À ce nom, l’étudiant regarda fixement Vautrin. Le père Goriot leva brusquement la tête, il jeta sur les deux interlocuteurs un regard lumineux et plein d’inquiétude qui surprit les pensionnaires.

— Christophe arrivera trop tard, elle y sera donc allée, s’écria douloureusement Goriot.

— J’ai deviné, dit Vautrin en se penchant à l’oreille de madame Vauquer.

Goriot mangeait machinalement et sans savoir ce qu’il mangeait. Jamais il n’avait semblé plus stupide et plus absorbé qu’il l’était en ce moment.

— Qui diable, monsieur Vautrin, a pu vous dire son nom ? demanda Eugène.

— Ah ! ah ! voilà, répondit Vautrin. Le père Goriot le savait bien, lui ! pourquoi ne le saurais-je pas ?

— Monsieur Goriot, s’écria l’étudiant.

— Quoi ! dit le pauvre vieillard. Elle était donc bien belle hier ?

— Qui ?

— Madame de Restaud.

— Voyez-vous le vieux grigou, dit madame Vauquer à Vautrin, comme ses yeux s’allument.

— Il l’entretiendrait donc ? dit à voix basse mademoiselle Michonneau à l’étudiant.

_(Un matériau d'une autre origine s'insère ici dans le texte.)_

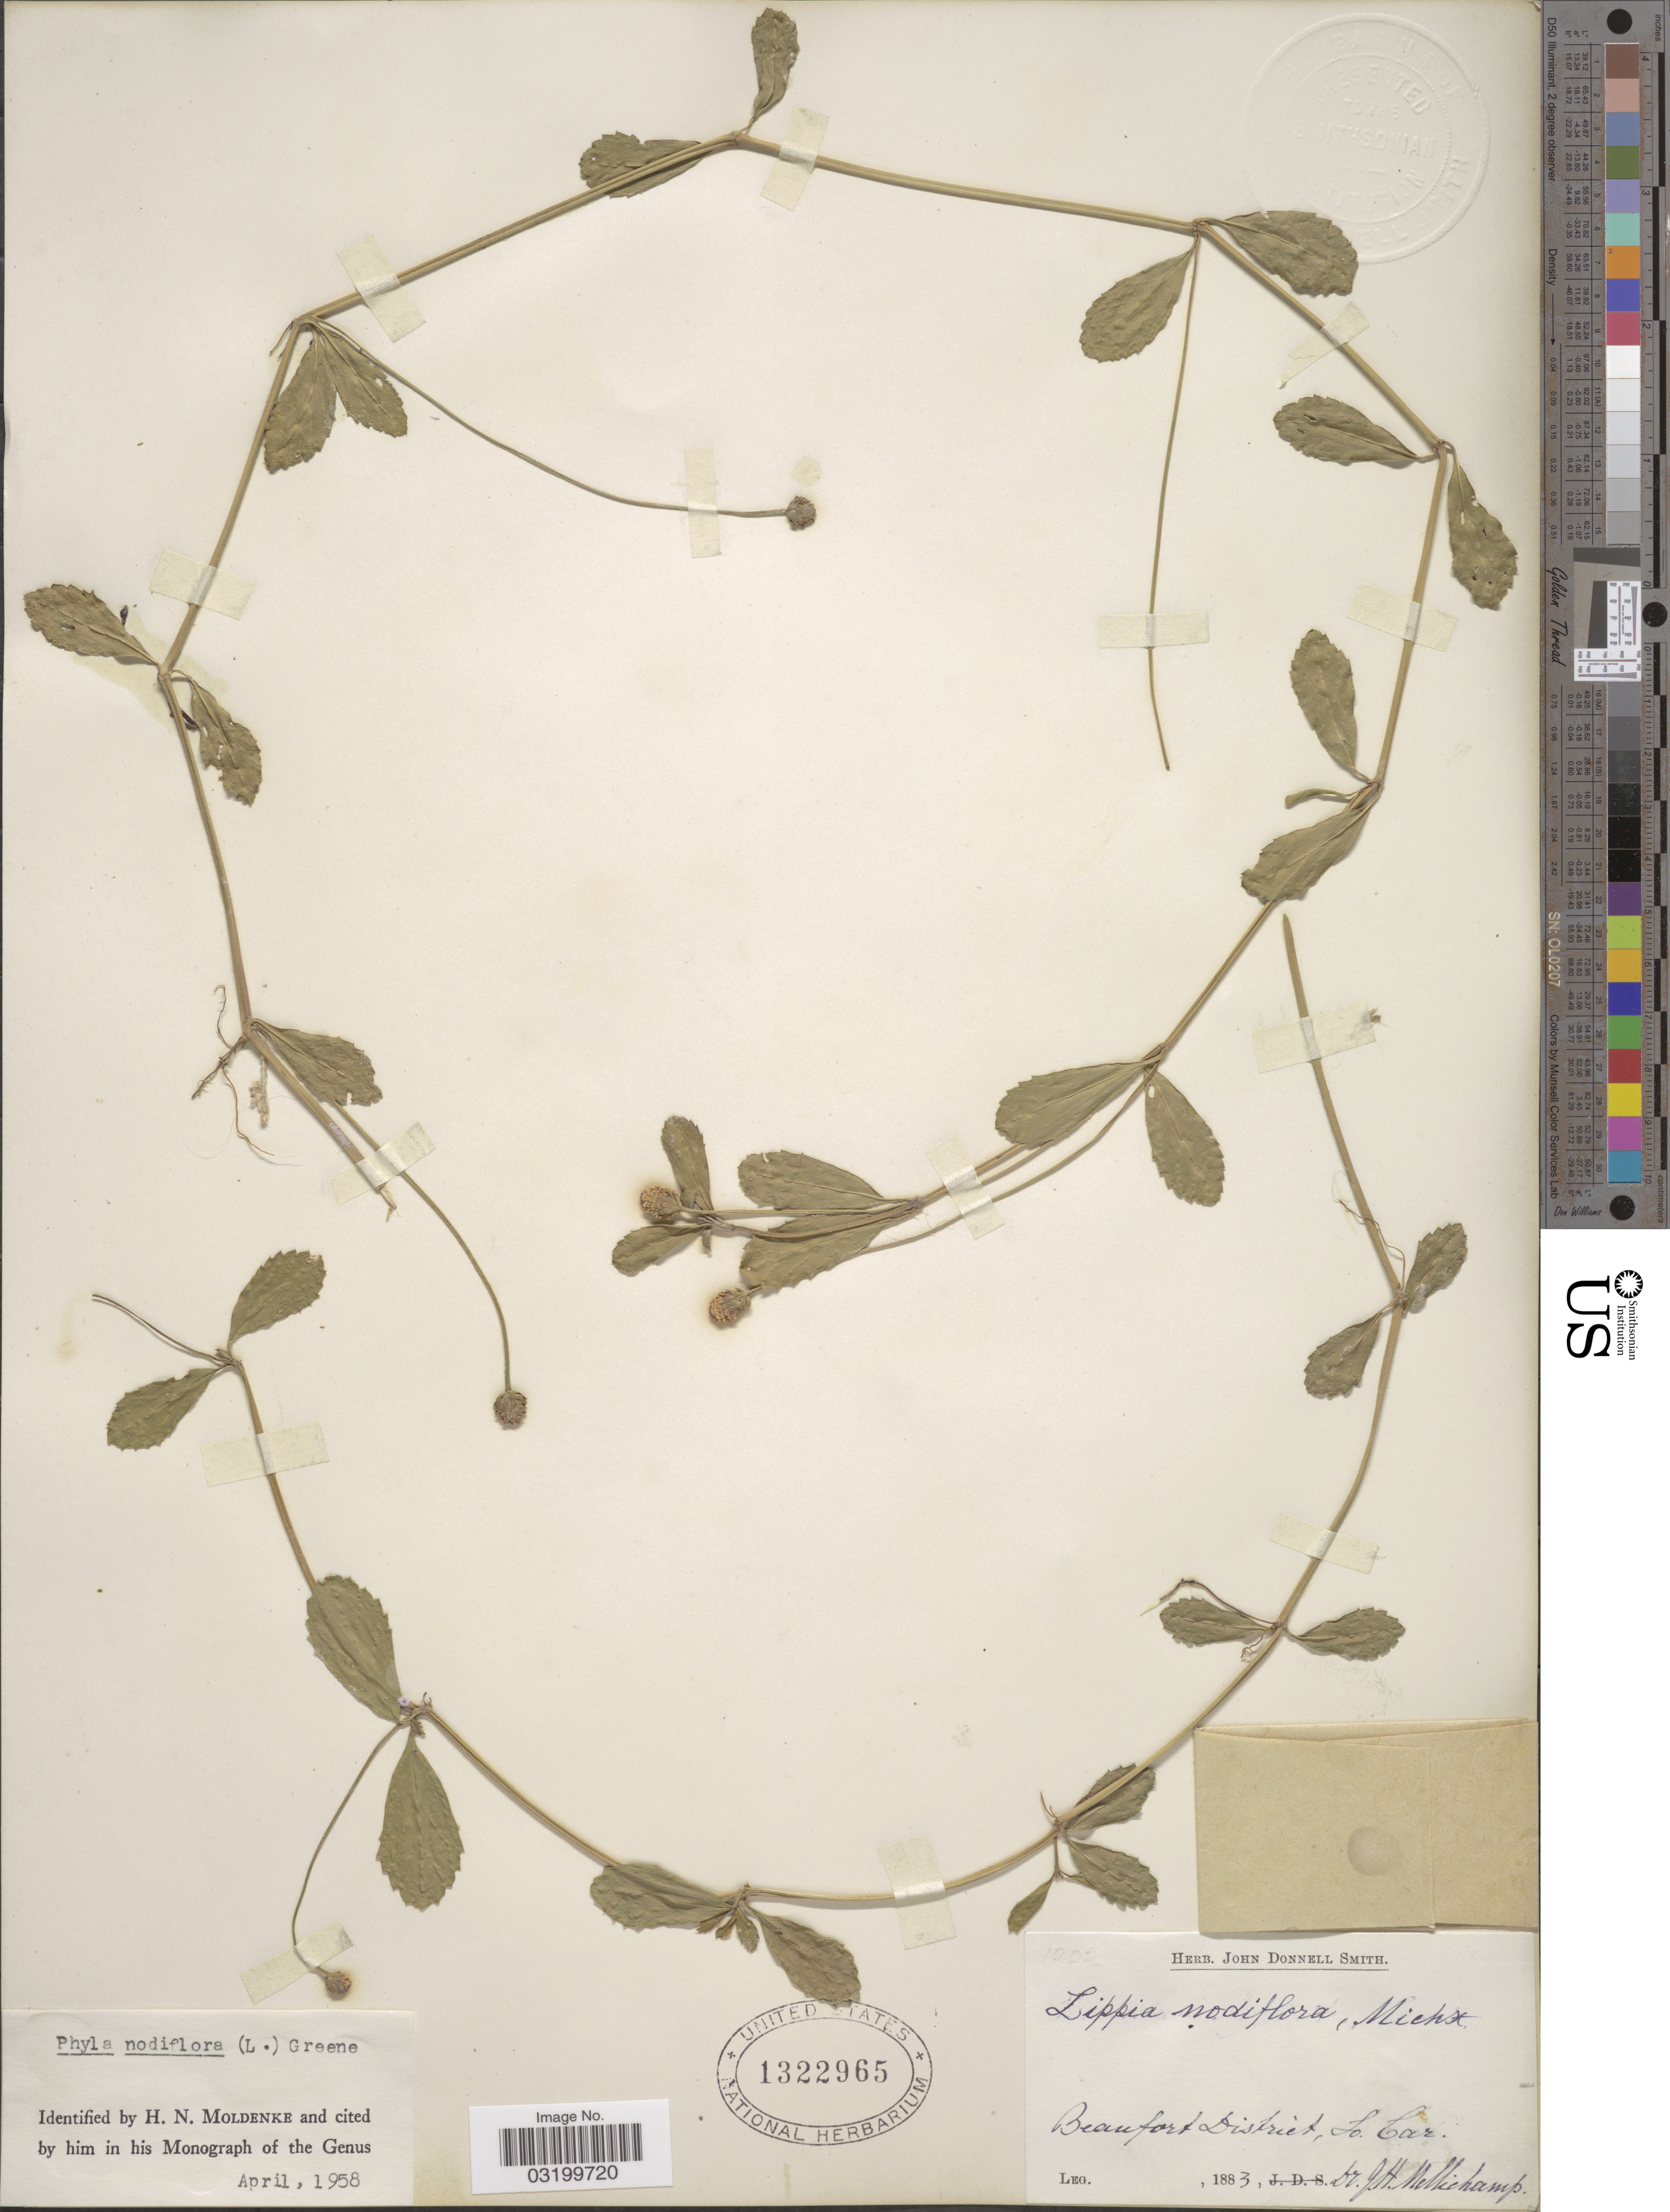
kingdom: Plantae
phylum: Tracheophyta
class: Magnoliopsida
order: Lamiales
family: Verbenaceae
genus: Phyla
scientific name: Phyla nodiflora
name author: (L.) Greene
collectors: J. H. Mellichamp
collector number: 1202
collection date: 1883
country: United States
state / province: South Carolina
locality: Beaufort District.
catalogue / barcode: US 1322965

— Oh ! oui, elle était furieusement belle, reprit Eugène, que le père Goriot regardait avidement. Si madame de Beauséant n’avait pas été là, ma divine comtesse eût été la reine du bal ; les jeunes gens n’avaient d’yeux que pour elle, j’étais le douzième inscrit sur sa liste, elle dansait toutes les contredanses. Les autres femmes enrageaient. Si une créature a été heureuse hier, c’était bien elle. On a bien raison de dire qu’il n’y a rien de plus beau que frégate à la voile, cheval au galop et femme qui danse.

— Hier en haut de la roue, chez une duchesse, dit Vautrin ; ce matin en bas de l’échelle, chez un escompteur : voilà les Parisiennes. Si leurs maris ne peuvent entretenir leur luxe effréné, elles se vendent. Si elles ne savent pas se vendre, elles éventreraient leurs mères pour y chercher de quoi briller. Enfin elles font les cent mille coups. Connu, connu !

Le visage du père Goriot, qui s’était allumé comme le soleil d’un beau jour en entendant l’étudiant, devint sombre à cette cruelle observation de Vautrin.

— Eh ! bien, dit madame Vauquer, où donc est votre aventure ? Lui avez-vous parlé ? lui avez-vous demandé si elle venait apprendre le Droit ?

— Elle ne m’a pas vu, dit Eugène. Mais rencontrer une des plus jolies femmes de Paris rue des Grès, à neuf heures, une femme qui a dû rentrer du bal à deux heures du matin, n’est-ce pas singulier ? Il n’y a que Paris pour ces aventures-là.